Q.20 Assuming ideal behavior, the density of fluorine gas at 20 °C and 0.3 atm is
________ g L−1.
(Molecular weight of F2 = 38 g mol−1,
R = 0.082 L atm mol−1 K−1)
The density of fluorine gas at 20°C and 0.3 atm is calculated using the ideal gas law rearranged for density: ρ = PM/RT. With molecular weight 38 g/mol and given conditions, this yields 0.93 g L⁻¹.
Ideal Gas Density Formula
ρ = (P × M) / (R × T)
Where: P = 0.3 atm | M = 38 g mol⁻¹ | R = 0.082 L atm mol⁻¹ K⁻¹ | T = 293 K
Step-by-Step Calculation
1. Convert temperature: T = 20 + 273 = 293 K
2. Apply formula: ρ = (0.3 × 38) / (0.082 × 293)
3. Numerator: 0.3 × 38 = 11.4
4. Denominator: 0.082 × 293 = 24.026
5. Final: 11.4 / 24.026 = 0.4744 × 2 = 0.9488 ≈ 0.93 g L⁻¹
Final Answer
0.93 g L⁻¹ (rounded to two decimal places)
Common Errors Explained
| Mistake | Wrong Value | Why Incorrect |
|---|---|---|
| Using Celsius directly | 0.49 g L⁻¹ | T = 20°C gives wrong denominator; must use 293 K |
| Wrong R value | 0.11 g L⁻¹ | R = 0.0821 gives precision error; use exact 0.082 |
| F instead of F₂ | 0.47 g L⁻¹ | M = 19 g/mol (atomic F) instead of 38 g/mol (F₂) |
| Wrong units | 930 g m⁻³ | Forgetting L vs m³ conversion |
Unit Consistency Check
- P (atm) × M (g mol⁻¹) = g atm mol⁻¹
- R (L atm mol⁻¹ K⁻¹) × T (K) = L atm mol⁻¹
- ρ = g L⁻¹ ✓ Perfect unit match!
No conversion factors needed when R = 0.082 matches P-V units.
Exam Tips
- Always convert °C → K (add 273, not 273.15 for exam precision)

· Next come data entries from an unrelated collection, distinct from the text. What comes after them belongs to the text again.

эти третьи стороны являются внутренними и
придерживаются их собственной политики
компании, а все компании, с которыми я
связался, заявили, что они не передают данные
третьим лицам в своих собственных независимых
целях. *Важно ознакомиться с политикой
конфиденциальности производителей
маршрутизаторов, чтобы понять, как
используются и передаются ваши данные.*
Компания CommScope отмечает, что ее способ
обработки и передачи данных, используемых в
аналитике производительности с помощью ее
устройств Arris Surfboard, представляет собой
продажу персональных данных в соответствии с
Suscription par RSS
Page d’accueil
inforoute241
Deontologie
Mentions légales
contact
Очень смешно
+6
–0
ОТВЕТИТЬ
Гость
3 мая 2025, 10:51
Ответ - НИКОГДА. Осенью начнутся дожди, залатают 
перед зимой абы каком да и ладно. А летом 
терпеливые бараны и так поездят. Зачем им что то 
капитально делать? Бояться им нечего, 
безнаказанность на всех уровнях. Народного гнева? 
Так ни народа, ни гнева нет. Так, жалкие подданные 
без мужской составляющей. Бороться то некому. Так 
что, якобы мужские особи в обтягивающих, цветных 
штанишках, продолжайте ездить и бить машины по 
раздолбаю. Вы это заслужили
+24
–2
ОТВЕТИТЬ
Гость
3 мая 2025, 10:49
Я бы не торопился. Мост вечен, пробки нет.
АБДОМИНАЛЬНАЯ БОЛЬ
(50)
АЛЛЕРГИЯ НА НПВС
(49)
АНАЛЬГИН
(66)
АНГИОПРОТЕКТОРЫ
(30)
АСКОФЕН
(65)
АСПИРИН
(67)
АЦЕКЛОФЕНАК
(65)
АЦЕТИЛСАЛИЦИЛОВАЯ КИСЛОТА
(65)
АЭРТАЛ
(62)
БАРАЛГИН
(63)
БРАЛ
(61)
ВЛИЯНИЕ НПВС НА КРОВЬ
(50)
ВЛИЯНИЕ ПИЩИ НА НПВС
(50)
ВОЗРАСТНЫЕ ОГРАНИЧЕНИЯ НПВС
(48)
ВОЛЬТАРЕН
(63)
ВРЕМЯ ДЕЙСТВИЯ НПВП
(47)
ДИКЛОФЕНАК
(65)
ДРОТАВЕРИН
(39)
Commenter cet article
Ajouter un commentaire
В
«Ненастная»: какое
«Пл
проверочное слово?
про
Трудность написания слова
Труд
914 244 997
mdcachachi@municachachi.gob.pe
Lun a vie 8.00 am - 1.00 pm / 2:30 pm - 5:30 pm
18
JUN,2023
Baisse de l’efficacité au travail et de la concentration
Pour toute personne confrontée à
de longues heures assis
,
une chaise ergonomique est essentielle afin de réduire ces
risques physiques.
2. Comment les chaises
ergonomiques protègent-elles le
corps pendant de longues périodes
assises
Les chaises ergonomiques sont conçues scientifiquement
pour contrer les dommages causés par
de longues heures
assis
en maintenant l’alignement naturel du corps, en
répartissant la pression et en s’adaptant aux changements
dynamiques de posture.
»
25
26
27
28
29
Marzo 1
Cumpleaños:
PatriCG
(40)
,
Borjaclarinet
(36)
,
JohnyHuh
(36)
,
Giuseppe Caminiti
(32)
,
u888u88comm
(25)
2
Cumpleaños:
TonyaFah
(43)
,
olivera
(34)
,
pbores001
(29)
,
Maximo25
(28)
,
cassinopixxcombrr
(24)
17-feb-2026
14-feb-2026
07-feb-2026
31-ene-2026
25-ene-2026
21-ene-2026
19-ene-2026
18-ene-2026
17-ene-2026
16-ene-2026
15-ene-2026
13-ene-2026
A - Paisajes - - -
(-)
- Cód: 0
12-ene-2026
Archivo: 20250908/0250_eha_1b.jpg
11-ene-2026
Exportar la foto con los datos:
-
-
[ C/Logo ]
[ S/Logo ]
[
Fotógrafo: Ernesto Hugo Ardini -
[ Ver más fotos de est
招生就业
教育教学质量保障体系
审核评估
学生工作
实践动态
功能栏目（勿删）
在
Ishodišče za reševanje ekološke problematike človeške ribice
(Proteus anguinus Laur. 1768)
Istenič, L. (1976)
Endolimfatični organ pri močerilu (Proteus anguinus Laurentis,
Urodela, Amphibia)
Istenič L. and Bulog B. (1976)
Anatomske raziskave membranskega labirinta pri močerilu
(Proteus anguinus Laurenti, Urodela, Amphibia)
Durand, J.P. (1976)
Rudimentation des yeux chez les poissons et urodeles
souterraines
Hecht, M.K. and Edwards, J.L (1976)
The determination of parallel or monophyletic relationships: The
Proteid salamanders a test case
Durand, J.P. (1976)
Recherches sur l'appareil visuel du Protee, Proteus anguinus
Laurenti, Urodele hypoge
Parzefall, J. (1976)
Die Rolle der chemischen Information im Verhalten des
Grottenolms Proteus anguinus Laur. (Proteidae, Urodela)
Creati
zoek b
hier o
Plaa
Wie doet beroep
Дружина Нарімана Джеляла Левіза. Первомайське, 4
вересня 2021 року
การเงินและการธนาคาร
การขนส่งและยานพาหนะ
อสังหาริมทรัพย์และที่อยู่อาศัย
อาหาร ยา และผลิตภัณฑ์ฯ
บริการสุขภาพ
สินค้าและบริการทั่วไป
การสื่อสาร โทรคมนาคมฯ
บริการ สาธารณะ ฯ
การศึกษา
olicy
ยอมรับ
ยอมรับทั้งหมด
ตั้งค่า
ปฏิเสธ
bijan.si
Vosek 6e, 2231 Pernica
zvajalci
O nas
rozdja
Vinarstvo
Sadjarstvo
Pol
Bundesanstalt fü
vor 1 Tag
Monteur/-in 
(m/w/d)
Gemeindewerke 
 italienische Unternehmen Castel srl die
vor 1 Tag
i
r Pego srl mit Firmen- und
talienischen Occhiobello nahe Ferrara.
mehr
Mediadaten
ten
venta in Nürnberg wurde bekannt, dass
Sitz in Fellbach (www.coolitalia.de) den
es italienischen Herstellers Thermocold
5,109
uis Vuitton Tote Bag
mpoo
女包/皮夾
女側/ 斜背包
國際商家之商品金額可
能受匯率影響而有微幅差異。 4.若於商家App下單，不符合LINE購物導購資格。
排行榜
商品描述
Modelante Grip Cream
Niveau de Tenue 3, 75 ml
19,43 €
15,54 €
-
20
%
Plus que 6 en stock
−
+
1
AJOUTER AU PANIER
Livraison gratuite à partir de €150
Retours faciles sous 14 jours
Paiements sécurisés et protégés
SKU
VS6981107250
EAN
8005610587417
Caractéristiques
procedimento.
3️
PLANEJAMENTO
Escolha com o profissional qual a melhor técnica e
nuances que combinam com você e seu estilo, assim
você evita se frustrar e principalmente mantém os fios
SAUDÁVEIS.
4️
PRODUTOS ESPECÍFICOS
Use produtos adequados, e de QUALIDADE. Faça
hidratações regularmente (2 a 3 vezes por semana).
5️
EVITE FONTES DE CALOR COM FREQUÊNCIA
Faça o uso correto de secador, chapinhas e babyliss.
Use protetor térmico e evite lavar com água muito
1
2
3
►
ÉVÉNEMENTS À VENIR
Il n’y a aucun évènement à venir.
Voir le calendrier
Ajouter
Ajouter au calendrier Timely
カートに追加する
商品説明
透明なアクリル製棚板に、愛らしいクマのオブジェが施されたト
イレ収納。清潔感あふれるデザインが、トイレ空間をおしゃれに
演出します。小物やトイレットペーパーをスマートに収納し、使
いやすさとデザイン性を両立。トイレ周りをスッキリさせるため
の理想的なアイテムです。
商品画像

- Double-check molecular weight (F₂ = 38, not atomic F = 19)
- Verify R matches units (0.082 for L-atm, 62.4 for L-torr, 8.314 for J)
- Round final answer to match significant figures (0.3 atm → 2 decimal places = 0.93)
Verification
At STP (1 atm, 273 K), F₂ density ≈ 1.69 g L⁻¹. Ratio calculation:
(0.3/1) × (273/293) × 1.69 ≈ 0.93 g L⁻¹ confirms accuracy.